When questioned about what would help manufacturing executives to increase their commitment to innovation, 47% cited lower tax rates on income generated from innovative projects to be important. A close second, 42% of manufacturers cite easier access to funding being an issue. Higher Canadian government funding contributions and easier eligibility requirements would also greatly increase the ability for manufacturers to implement more research and development projects.
There are a variety of Canadian government funding programs that directly support business research and development projects.
The most common of these programs is the Industrial Research Assistance Program (IRAP) which can offer businesses up to 50% of contractor labour fees and up to 80% of internal labour costs that are required to solve a business’ internal technical challenges.
3. Workforce Development and Manufacturing Training for Employees
Employees are the foundation of any successful manufacturing business. Manufacturers often cite the lack of skilled labour in Canada to be a main constraint to growth, and overcoming this challenge can be quite difficult. In order to grow and provide the products and services demanded by global customers, manufacturers must find a way to close the widening skills gap and ensure they can keep up with their competition.
What are the major skills gaps identified by manufacturers? Shockingly, business development professionals top the list this year. Sales, marketing, and customer support staff are needed to continue growing the business in a competitive, valuable way.
Behind those positions, production (35%), engineering (25%) and general labour (23%) workers are needed to keep business operations running smoothly. These skilled labourers are always in demand by growing companies, however ongoing training programs have helped manufacturers ensure that they have the skills needed to complete design and production tasks.
Internal training programs lead the way for manufacturing skills development with 50% of companies reporting that they provide these types of training to their staff.
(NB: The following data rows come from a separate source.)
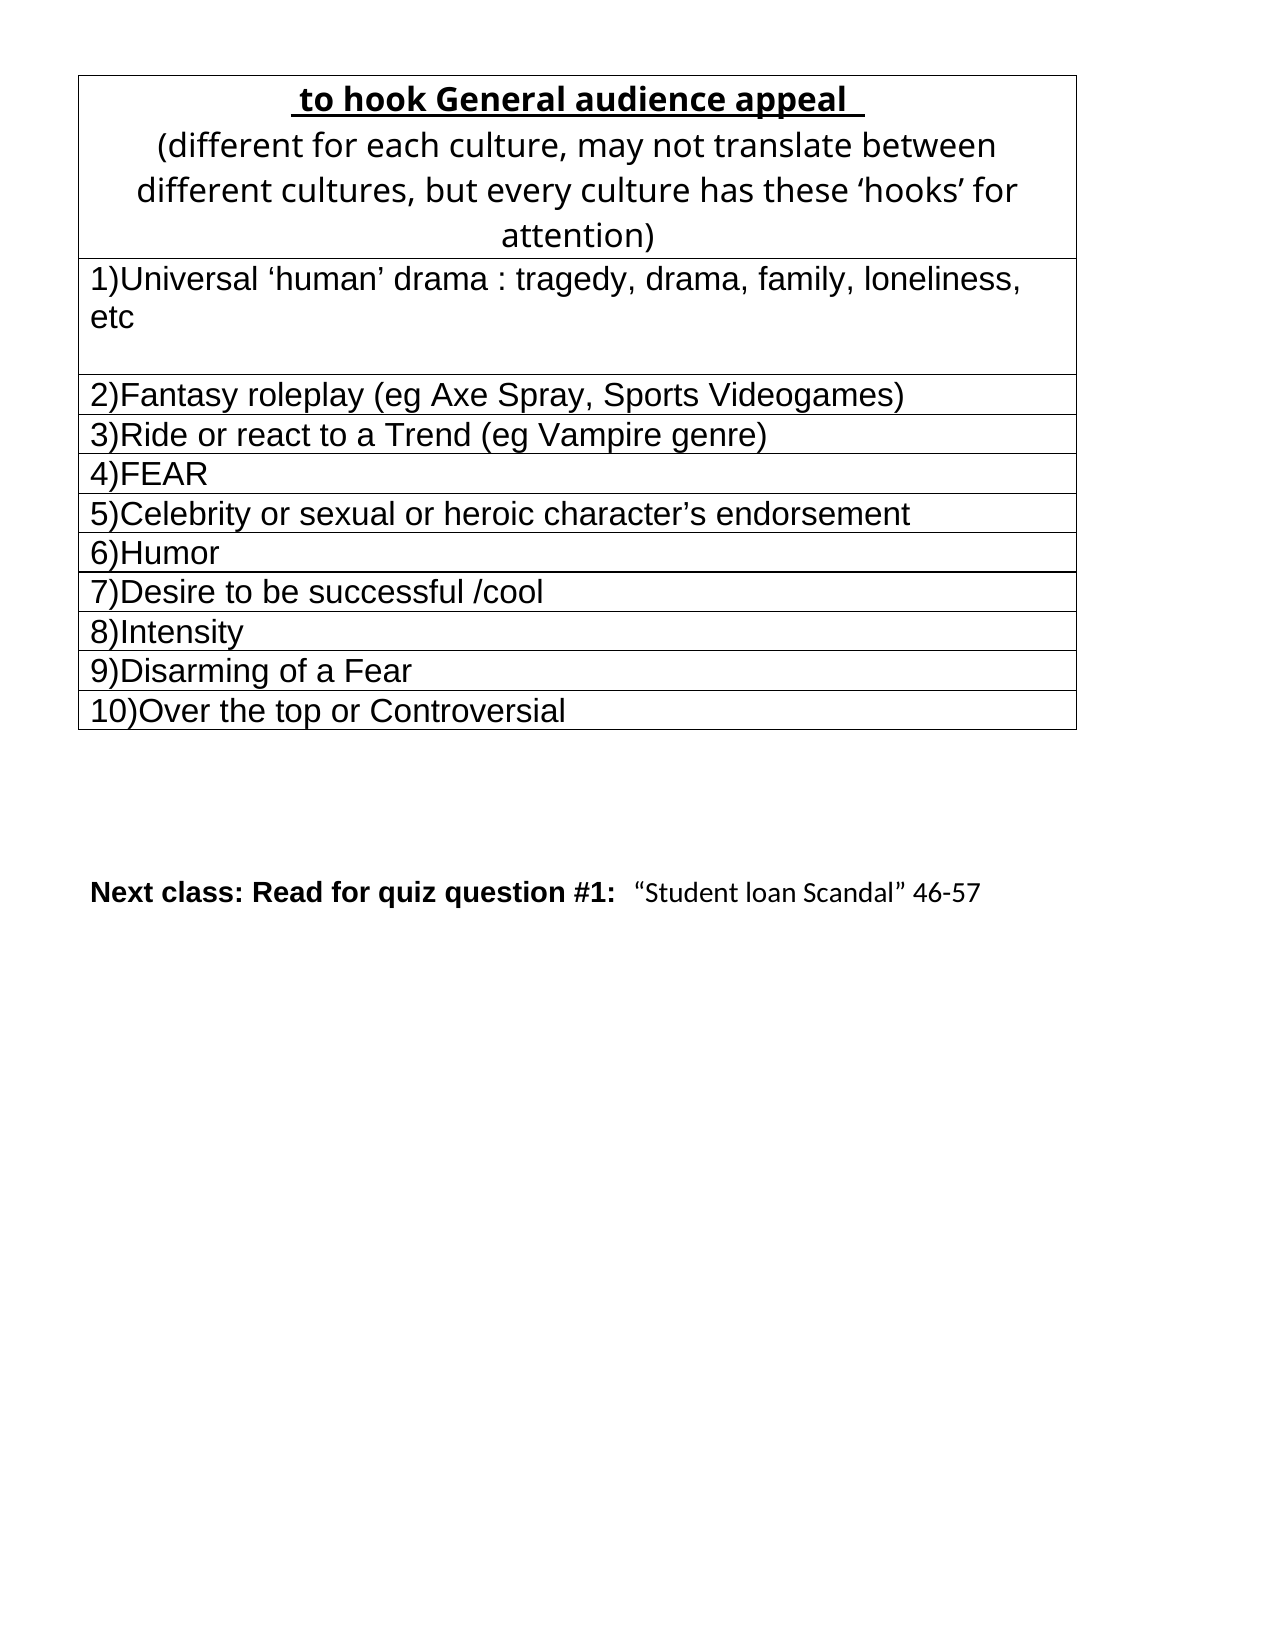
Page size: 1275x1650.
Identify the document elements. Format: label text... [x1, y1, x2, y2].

table_cell 1)Universal ‘human’ drama : tragedy, drama, family, loneliness, etc [79, 259, 1076, 374]
table_cell 9)Disarming of a Fear [79, 651, 1076, 690]
text Next class: Read for quiz question #1: “Student loan Scandal” 46-57 [90, 874, 1200, 910]
table_cell 5)Celebrity or sexual or heroic character’s endorsement [79, 494, 1076, 532]
table_cell 6)Humor [79, 533, 1076, 571]
table_cell 10)Over the top or Controversial [79, 691, 1076, 729]
table_cell 3)Ride or react to a Trend (eg Vampire genre) [79, 415, 1076, 453]
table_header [79, 76, 1076, 258]
table_cell 2)Fantasy roleplay (eg Axe Spray, Sports Videogames) [79, 375, 1076, 413]
table_cell 4)FEAR [79, 454, 1076, 492]
table_cell 8)Intensity [79, 612, 1076, 650]
table_cell 7)Desire to be successful /cool [79, 573, 1076, 611]
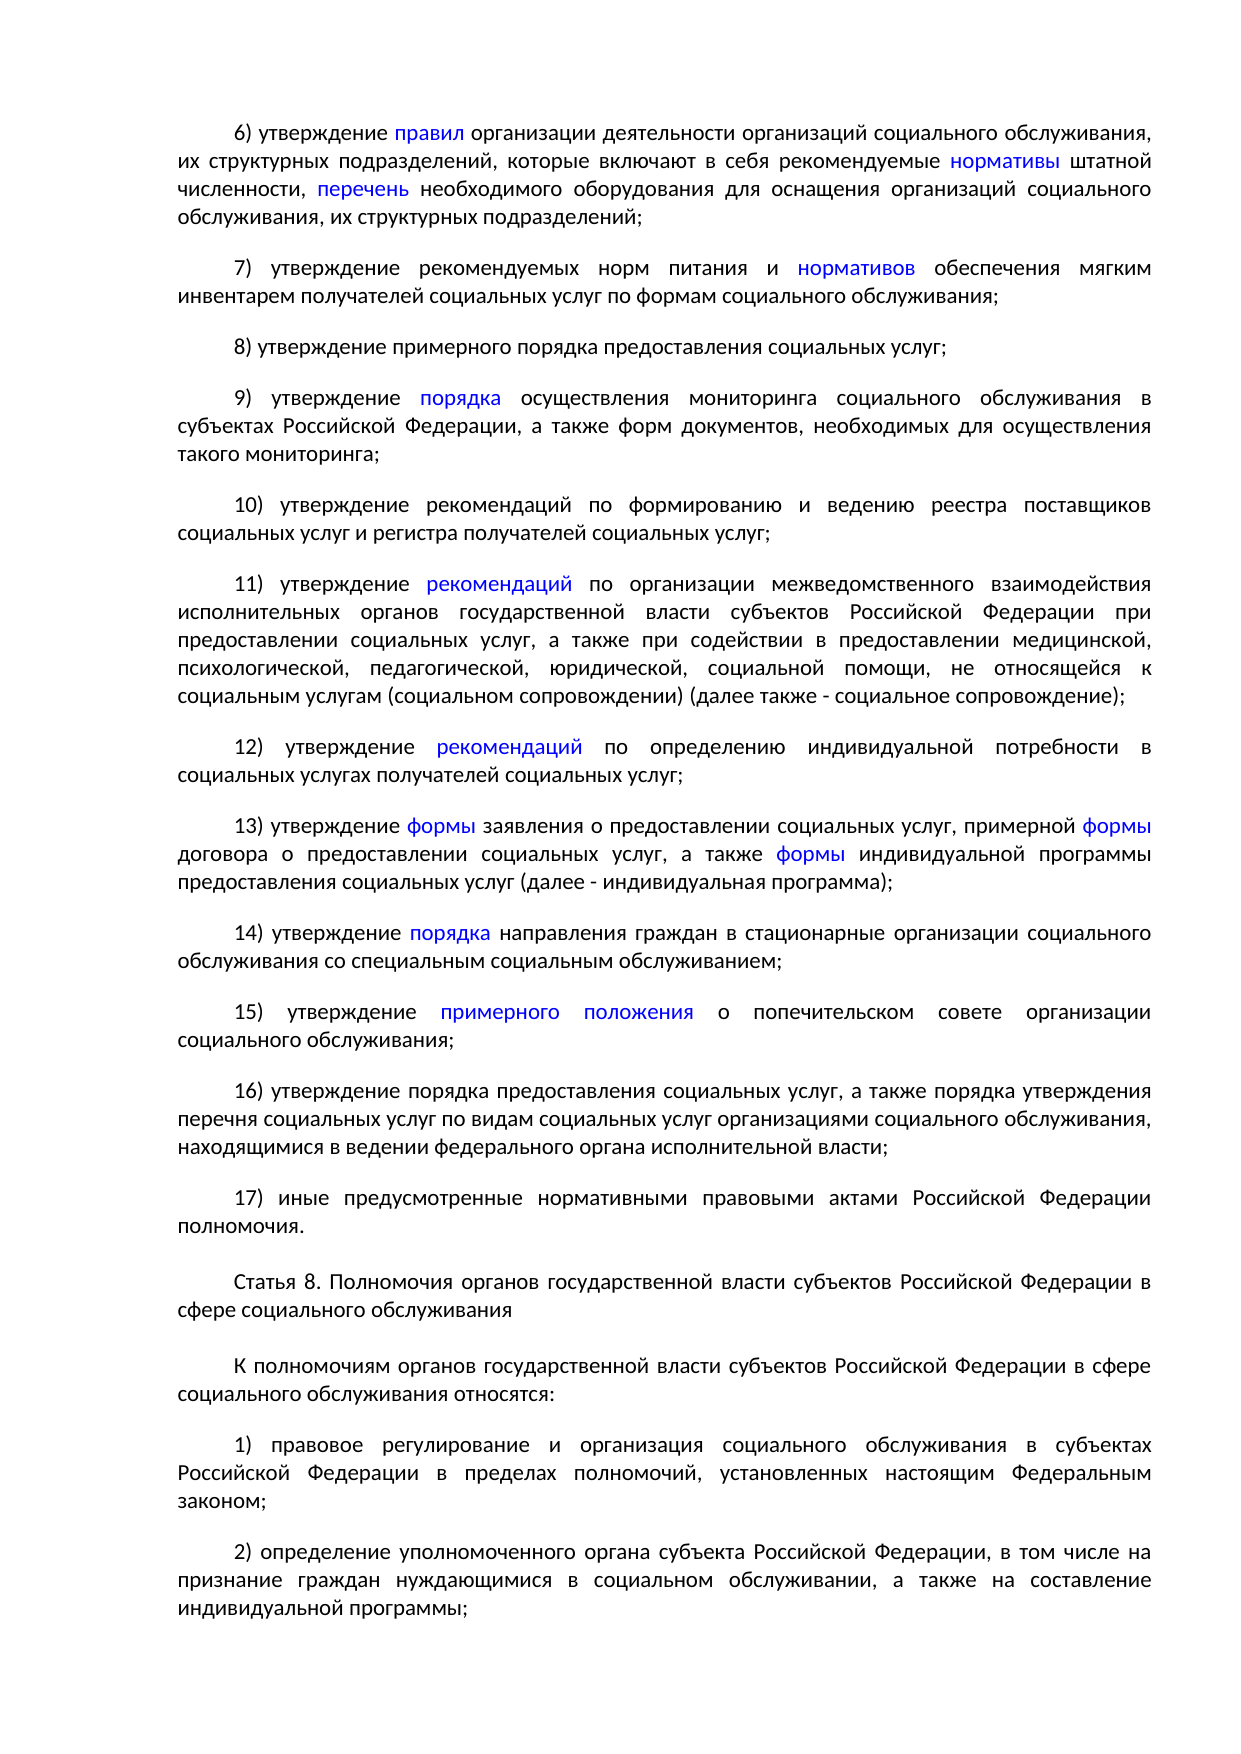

Staffing services and outsourcing positions is another popular method with 30% of manufacturers reporting that this is part of their overall strategy. Among some of the less-used options are using post-secondary apprenticeships (22%) and recruiting economic immigrants who are seeking high-value, well-paying jobs in Canada.
With so many manufacturers leaning towards providing training programs for their employees, they must also consider the cost of providing training as opposed to recruiting employees that already have the skills. As a percentage of revenue, half of Canadian manufacturers will spend 2% or less of their revenue of skills training programs, while an additional 24% of manufacturers will spend between 2-4% for these programs.
Manufacturers might not know the extent of Canadian government funding programs that are available for them to train their workforce. Several business grants exist to provide internal or third-party training programs. One of the most common programs available to manufacturers is the Canada Job Grant, a federal initiative with streams that are specific to individual provinces. For example, the Canada-Ontario Job Grant (COJG) provides employers with up to 66% of third-party training costs. For small businesses with less than 50 full-time employees, this contribution is increased to 83% and can cover employee payroll costs while the training is being performed.